From the 1st October to the 5th November, The National Gallery will be hosting 6 live events to promote Channel 4's 'Genius of British Art' Series.  Each of the presenters will be delivering a talk on their topic (The Genius of British Art - Channel 4 lectures bookable via the National Gallery)

The programmes are broadcasting on Sunday night at 7pm and the lectures are on the previous Friday at the National Gallery at 6.30pm.  It looks like they'll also be available on 4OD.
 
There are six programmes:
  • Power and Personality  (Broadcast: Sunday 3rd October 7pm. Lecture: Friday 1st October, 6.30pm) Historian Dr David Starkey examines how royal portraiture from Henry VIII to Princess Diana has had an enduring influence on the iconic power of personality. 
  • Art for the People  (Broadcast: Sunday 10th October 7pm. Lecture: Friday 8th October, 6.30pm) Cultural commentator Dr Gus Casely-Hayford, whose ancestor arrived as a newly freed slave in 18th-century London, explores William Hogarth’s revolutionary pioneering of art for the people.     
  • Flesh (Broadcast: Sunday 17th October 7pm. Lecture: Friday 15th October, 6.30pm) Novelist Howard Jacobson breaks through the frost of Victorian prudery in search of an eroticism all the more potent for its moral ambiguity. 

  • Visions of England (Broadcast: Sunday 24th October 7pm. Lecture: Friday 22nd October, 6.30pm) Sir Roy Strong shows how the English invented a landscape art which reveals a sometimes shocking and subversive insight into our deepest fears. From Constable and Turner up to David Hockney and Mark Wahlberg in our own time, landscape artists have reflected visions of England on the cusp of great change.  
  • Modern Times  (Broadcast: Sunday 31st October 7pm.
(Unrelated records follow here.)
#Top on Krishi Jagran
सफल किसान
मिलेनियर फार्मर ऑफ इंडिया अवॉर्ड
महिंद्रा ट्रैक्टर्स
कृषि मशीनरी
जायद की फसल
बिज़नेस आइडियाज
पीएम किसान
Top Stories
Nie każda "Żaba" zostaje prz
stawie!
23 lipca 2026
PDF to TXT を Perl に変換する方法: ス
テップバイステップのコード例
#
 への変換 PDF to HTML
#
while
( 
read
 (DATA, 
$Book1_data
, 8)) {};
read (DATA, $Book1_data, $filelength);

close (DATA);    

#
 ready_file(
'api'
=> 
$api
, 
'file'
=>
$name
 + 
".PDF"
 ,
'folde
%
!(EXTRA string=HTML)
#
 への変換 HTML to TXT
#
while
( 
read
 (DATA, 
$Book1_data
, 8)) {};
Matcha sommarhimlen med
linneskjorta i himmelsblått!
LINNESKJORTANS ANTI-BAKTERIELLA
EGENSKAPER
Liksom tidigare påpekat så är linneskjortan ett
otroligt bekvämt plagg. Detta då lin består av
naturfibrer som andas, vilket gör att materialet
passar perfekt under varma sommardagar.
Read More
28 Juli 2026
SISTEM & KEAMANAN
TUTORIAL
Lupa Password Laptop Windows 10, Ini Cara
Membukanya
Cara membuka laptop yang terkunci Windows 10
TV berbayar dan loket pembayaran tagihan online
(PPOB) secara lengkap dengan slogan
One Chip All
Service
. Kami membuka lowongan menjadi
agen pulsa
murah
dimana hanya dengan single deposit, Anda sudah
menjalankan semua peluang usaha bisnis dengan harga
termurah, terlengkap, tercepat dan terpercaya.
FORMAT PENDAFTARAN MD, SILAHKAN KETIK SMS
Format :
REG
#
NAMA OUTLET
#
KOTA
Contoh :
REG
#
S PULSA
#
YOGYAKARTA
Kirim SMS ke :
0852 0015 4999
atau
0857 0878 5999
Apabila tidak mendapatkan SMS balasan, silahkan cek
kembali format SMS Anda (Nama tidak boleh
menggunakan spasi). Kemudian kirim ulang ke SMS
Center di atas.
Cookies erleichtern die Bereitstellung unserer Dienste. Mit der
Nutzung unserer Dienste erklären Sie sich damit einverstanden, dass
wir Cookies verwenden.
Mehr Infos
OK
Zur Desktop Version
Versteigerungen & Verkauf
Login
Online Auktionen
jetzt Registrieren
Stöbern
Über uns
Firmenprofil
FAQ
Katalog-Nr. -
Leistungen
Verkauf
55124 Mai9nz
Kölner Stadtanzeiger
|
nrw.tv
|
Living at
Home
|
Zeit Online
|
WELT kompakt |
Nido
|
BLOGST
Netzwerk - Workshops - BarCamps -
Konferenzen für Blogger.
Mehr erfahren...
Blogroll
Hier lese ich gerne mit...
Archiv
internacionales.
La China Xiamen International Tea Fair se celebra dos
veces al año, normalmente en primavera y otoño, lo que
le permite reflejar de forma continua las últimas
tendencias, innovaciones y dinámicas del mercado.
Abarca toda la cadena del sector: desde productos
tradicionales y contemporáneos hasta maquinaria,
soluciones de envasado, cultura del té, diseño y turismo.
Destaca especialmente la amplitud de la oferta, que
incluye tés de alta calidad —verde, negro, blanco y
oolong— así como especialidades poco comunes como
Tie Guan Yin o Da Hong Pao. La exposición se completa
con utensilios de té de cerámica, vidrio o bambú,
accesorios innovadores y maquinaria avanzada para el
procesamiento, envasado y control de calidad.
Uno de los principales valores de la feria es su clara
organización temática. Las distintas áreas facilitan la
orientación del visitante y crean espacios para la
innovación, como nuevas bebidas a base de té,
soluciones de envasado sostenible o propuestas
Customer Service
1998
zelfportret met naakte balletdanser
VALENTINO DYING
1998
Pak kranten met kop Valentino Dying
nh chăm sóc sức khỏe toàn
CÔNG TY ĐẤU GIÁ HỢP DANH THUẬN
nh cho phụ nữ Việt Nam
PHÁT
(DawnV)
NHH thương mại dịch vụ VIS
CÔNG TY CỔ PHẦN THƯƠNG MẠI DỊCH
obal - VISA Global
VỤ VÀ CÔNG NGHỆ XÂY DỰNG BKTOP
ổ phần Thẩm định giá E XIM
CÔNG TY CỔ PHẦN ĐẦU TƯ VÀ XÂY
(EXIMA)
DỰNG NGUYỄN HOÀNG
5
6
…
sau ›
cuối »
Lecture: Friday 29th October, 6.30pm) Janet Street-Porter revisits her own youth to show how from the 1950s onwards, modern art – from the likes of Patrick Heron and Francis Bacon to Tracey Emin, Damien Hirst and Gilbert and George – has been at the forefront of social and cultural changes which define our world today. 
There's also an article by the maker/Executive Producer of the programmes - about making the programmes

I had a good look through the documentaries and this is what crops up Art, Design and Literature (54 programmes)

This indicates that there's an educational series of 28 episodes about Tate Modern and National Gallery for 14-19 year olds "coming soon to 4OD" whic......
takes an informed view of some the most stunning, vital and celebrated pieces of art to have been created throughout the ages. 

Tate Modern focuses its gaze on the work of the twentieth century artists whose work still resonates to this very day while the National Gallery puts the work of the masters and pioneers under the microscope in a style that's designed to entertain as much as it educates and informs.
Plus you can also still watch - on 4OD - Life Class - Today's Nude from last year (which as I recall was responsible for a phenomenal jump in my traffic!)